I felt uncertain about my performance. But after evaluation of my scores, I had properly distinguished 96% of the public figure faces. The finding was that I qualified as a "borderline super-recognizer".

Comprehending Mistaken Recognition Rates

I also performed well in the previously seen/unfamiliar faces task, which was described as especially effective for assessing someone's memory for faces. The participant looks at a collection of 60 grayscale photos, each of a different face. Then they examine a string of 120 comparable photos – the original series plus 60 unknown visages – and identify which were in the first set. The superior face rememberer benchmark is roughly 80%; I recalled 78% of the faces I'd seen. On the other side of the continuum, people with face blindness properly recognize an average of 57%.

I felt satisfied with my result, but also taken aback. I recalled many of the familiar visages, but infrequently confused a unfamiliar countenance for one that I'd seen before. My result on this indicator, called the mistaken recognition percentage, was 18%. Average identifiers, superior face rememberers and prosopagnosics all have a mistaken recognition percentage of about 30% on average. So why was I confusing a unknown person's face for my grandma's?

Exploring Potential Explanations

It was theorized that I possibly possessed some exceptional facial identifier capacities. Everyone has a inventory of the faces we know in our recollection, but exceptional facial identifiers – and possibly almost superior rememberers like me – have a fairly substantial and detailed catalogue. We're also probably to distinguish countenances – that is, ascribe traits to each face, such as amiability or impoliteness. Research suggests that the later element helps people to learn and store faces to enduring recollection. While individuating may help me recall people, it may also trick me into seeing my grandmother in a woman who has a similar air.

In moreover, it was believed I might be "an active face perceiver", meaning I pay a lot of attention to faces. Others may have more false alarm moments, thinking they know someone they don't know. But because I tend to look closely at faces, I am disposed to notice the unknown person who similar to my elderly relative.
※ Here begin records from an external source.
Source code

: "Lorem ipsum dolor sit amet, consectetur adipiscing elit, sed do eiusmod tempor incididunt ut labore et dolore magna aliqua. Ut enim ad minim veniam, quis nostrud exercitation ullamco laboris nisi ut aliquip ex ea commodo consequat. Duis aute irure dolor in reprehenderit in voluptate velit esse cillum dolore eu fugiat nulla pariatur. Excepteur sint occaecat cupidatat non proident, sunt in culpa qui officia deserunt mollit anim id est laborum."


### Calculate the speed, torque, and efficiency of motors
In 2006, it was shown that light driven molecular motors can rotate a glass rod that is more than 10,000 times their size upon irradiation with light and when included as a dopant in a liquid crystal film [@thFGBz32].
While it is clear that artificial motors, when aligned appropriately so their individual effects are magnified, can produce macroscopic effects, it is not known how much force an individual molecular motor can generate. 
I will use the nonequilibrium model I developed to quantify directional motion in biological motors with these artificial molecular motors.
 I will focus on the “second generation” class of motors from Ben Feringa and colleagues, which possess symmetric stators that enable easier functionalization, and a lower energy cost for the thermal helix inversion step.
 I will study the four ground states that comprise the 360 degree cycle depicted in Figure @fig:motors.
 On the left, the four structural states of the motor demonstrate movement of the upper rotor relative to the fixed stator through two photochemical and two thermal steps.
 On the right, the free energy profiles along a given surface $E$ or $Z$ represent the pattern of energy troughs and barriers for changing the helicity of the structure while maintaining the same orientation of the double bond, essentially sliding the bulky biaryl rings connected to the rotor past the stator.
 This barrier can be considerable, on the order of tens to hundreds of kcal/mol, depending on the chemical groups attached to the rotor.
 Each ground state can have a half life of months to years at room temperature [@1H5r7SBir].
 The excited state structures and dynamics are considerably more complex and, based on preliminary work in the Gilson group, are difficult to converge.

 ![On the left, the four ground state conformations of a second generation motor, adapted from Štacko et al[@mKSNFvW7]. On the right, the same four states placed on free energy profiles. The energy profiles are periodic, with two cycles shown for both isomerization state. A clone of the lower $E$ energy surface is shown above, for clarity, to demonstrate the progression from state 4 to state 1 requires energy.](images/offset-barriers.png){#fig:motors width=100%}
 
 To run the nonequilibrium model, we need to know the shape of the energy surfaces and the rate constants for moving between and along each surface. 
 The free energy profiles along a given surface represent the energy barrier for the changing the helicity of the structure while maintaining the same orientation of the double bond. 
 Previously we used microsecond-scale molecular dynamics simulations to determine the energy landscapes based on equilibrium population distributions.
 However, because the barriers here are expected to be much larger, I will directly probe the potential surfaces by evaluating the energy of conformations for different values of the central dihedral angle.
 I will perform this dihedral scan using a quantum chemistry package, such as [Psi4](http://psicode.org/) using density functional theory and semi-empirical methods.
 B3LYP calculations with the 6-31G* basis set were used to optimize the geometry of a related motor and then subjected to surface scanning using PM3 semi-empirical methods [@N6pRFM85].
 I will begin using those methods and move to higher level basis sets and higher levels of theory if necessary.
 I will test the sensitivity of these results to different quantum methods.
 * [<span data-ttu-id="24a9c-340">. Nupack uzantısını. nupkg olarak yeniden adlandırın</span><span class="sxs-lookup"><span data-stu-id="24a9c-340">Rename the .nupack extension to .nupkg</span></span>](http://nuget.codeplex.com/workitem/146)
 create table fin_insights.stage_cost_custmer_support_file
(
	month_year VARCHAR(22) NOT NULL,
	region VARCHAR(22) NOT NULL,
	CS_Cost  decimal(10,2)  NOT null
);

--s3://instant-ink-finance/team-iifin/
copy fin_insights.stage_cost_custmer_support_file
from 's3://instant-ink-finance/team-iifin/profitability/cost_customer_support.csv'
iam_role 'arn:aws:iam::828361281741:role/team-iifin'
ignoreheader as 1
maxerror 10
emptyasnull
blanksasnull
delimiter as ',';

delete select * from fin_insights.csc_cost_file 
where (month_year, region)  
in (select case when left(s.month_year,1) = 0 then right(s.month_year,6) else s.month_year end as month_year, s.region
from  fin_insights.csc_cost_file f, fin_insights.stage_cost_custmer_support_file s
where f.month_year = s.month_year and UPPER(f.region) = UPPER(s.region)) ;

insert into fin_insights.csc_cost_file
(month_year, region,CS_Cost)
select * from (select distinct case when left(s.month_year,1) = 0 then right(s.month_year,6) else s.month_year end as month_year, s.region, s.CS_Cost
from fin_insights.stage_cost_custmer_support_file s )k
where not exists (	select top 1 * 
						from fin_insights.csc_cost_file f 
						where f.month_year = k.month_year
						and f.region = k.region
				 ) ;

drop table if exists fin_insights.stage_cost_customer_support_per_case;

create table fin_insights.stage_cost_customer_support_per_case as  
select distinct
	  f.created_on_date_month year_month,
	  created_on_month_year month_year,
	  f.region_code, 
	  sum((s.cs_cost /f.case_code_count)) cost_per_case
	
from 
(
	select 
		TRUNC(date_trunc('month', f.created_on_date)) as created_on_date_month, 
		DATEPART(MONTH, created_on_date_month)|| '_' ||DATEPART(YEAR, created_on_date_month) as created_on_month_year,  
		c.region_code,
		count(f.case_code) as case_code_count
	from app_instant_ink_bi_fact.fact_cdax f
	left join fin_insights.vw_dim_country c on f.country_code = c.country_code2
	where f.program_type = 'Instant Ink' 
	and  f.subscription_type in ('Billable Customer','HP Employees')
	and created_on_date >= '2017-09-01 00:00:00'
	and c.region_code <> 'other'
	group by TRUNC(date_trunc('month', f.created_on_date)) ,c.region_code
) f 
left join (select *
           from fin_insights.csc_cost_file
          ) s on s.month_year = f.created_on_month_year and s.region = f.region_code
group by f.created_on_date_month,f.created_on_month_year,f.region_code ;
Indeed, one friend who said she doesn't make person recognition mistakes admitted she doesn't really look at the people around her.
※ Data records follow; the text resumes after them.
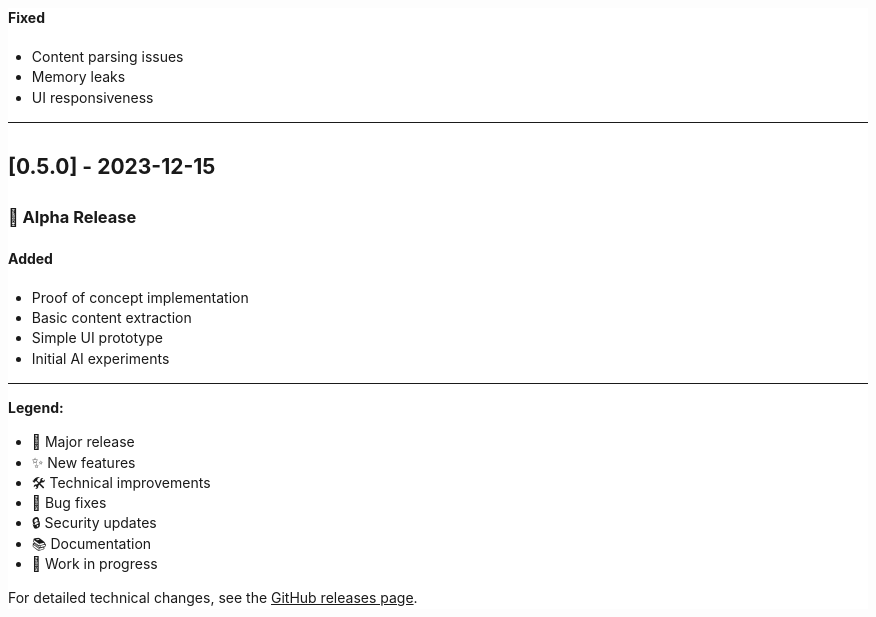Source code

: #### Fixed
- Content parsing issues
- Memory leaks
- UI responsiveness

---

## [0.5.0] - 2023-12-15

### 🚧 Alpha Release

#### Added
- Proof of concept implementation
- Basic content extraction
- Simple UI prototype
- Initial AI experiments

---

**Legend:**
- 🎉 Major release
- ✨ New features
- 🛠️ Technical improvements
- 🐛 Bug fixes
- 🔒 Security updates
- 📚 Documentation
- 🚧 Work in progress

For detailed technical changes, see the [GitHub releases page](https://github.com/yourusername/rss-feed-generator/releases).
Investigating Excessive Recognition for Faces

These evaluations helped me understand where I sat on the range. But I wanted to understand more about what is happening in the brain when we "identify" unknown people. Investigating further, I read about a disorder called excessive facial recognition (HFF), in which unrecognized faces appear known. On the surface, this sounded like it could relate to me. But the handful of recorded occurrences all happened after a medical episode such as a convulsion or brain attack, unlike the peculiarity that I've been experiencing my whole mature years.

Through investigative websites, experts have heard from about 24,000 those with facial agnosia, as well as people with all kinds of face identification difficulties, including perceptual alterations, like when faces appear to be melting. Researchers study many of these people, using tools like the old/new faces task and the Cambridge Face Memory Test.
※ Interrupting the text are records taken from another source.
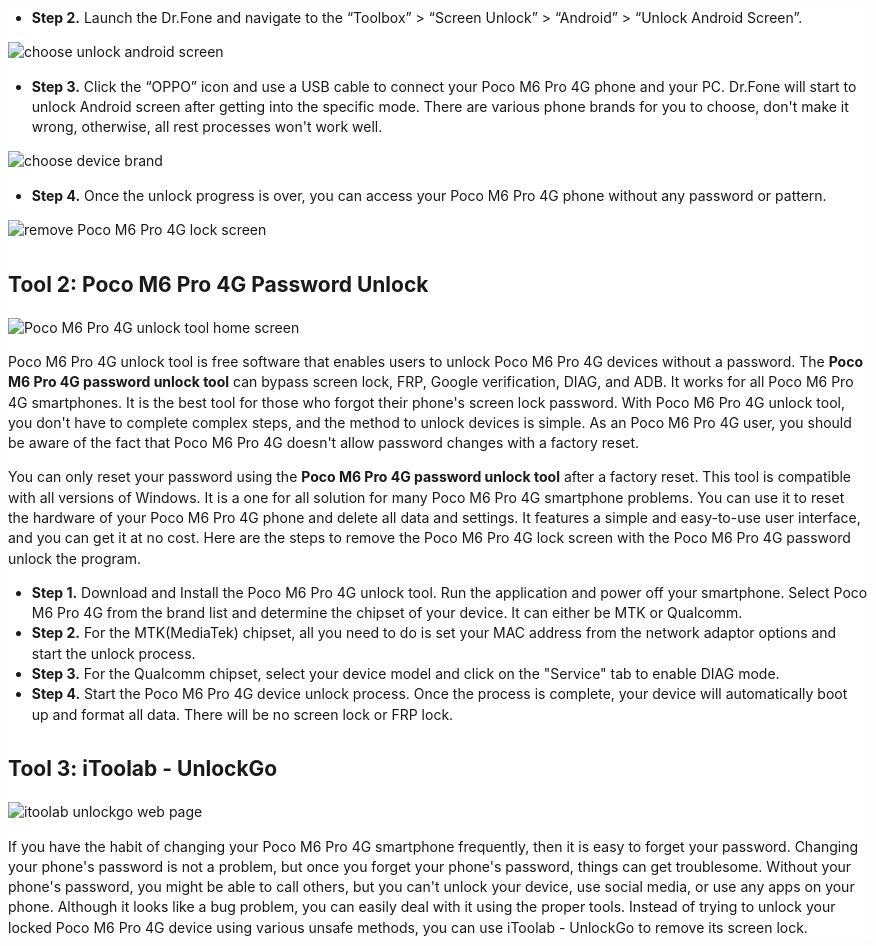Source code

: - **Step 2.** Launch the Dr.Fone and navigate to the “Toolbox” > “Screen Unlock” > “Android” > “Unlock Android Screen”.

![choose unlock android screen](https://images.wondershare.com/drfone/guide/android-screen-unlock-3.png)

- **Step 3.** Click the “OPPO” icon and use a USB cable to connect your Poco M6 Pro 4G  phone and your PC. Dr.Fone will start to unlock Android screen after getting into the specific mode. There are various phone brands for you to choose, don't make it wrong, otherwise, all rest processes won't work well.

![choose device brand](https://images.wondershare.com/drfone/guide/screen-unlock-any-android-device-2.png)

- **Step 4.** Once the unlock progress is over, you can access your Poco M6 Pro 4G  phone without any password or pattern.

![remove Poco M6 Pro 4G  lock screen](https://images.wondershare.com/drfone/guide/screen-unlock-any-android-device-6.png)

## Tool 2: Poco M6 Pro 4G  Password Unlock

![Poco M6 Pro 4G  unlock tool home screen](https://images.wondershare.com/drfone/article/2022/10/oppo-password-unlock-tool-01.jpg)

Poco M6 Pro 4G  unlock tool is free software that enables users to unlock Poco M6 Pro 4G  devices without a password. The **Poco M6 Pro 4G  password unlock tool** can bypass screen lock, FRP, Google verification, DIAG, and ADB. It works for all Poco M6 Pro 4G  smartphones. It is the best tool for those who forgot their phone's screen lock password. With Poco M6 Pro 4G  unlock tool, you don't have to complete complex steps, and the method to unlock devices is simple. As an Poco M6 Pro 4G  user, you should be aware of the fact that Poco M6 Pro 4G  doesn't allow password changes with a factory reset.

You can only reset your password using the **Poco M6 Pro 4G  password unlock tool** after a factory reset. This tool is compatible with all versions of Windows. It is a one for all solution for many Poco M6 Pro 4G  smartphone problems. You can use it to reset the hardware of your Poco M6 Pro 4G  phone and delete all data and settings. It features a simple and easy-to-use user interface, and you can get it at no cost. Here are the steps to remove the Poco M6 Pro 4G  lock screen with the Poco M6 Pro 4G  password unlock the program.

- **Step 1.** Download and Install the Poco M6 Pro 4G  unlock tool. Run the application and power off your smartphone. Select Poco M6 Pro 4G  from the brand list and determine the chipset of your device. It can either be MTK or Qualcomm.
- **Step 2.** For the MTK(MediaTek) chipset, all you need to do is set your MAC address from the network adaptor options and start the unlock process.
- **Step 3.** For the Qualcomm chipset, select your device model and click on the "Service" tab to enable DIAG mode.
- **Step 4.** Start the Poco M6 Pro 4G device unlock process. Once the process is complete, your device will automatically boot up and format all data. There will be no screen lock or FRP lock.

## Tool 3: iToolab - UnlockGo

![itoolab unlockgo web page](https://images.wondershare.com/drfone/article/2022/10/oppo-password-unlock-tool-02.jpg)

If you have the habit of changing your Poco M6 Pro 4G  smartphone frequently, then it is easy to forget your password. Changing your phone's password is not a problem, but once you forget your phone's password, things can get troublesome. Without your phone's password, you might be able to call others, but you can't unlock your device, use social media, or use any apps on your phone. Although it looks like a bug problem, you can easily deal with it using the proper tools. Instead of trying to unlock your locked Poco M6 Pro 4G  device using various unsafe methods, you can use iToolab - UnlockGo to remove its screen lock.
Experts have heard from only a handful of people with suspected HFF in long durations of study.

"The occurrence rate is quite low," one expert said of HFF. However, they theorized that there may be a spectrum, with some people who think each countenance is known, and others, like me, who only undergo it a multiple instances a month.

{Understanding

Melissa Adams
Melissa Adams

Certified Scrum Master with over 10 years of experience in leading Agile transformations and coaching teams to success.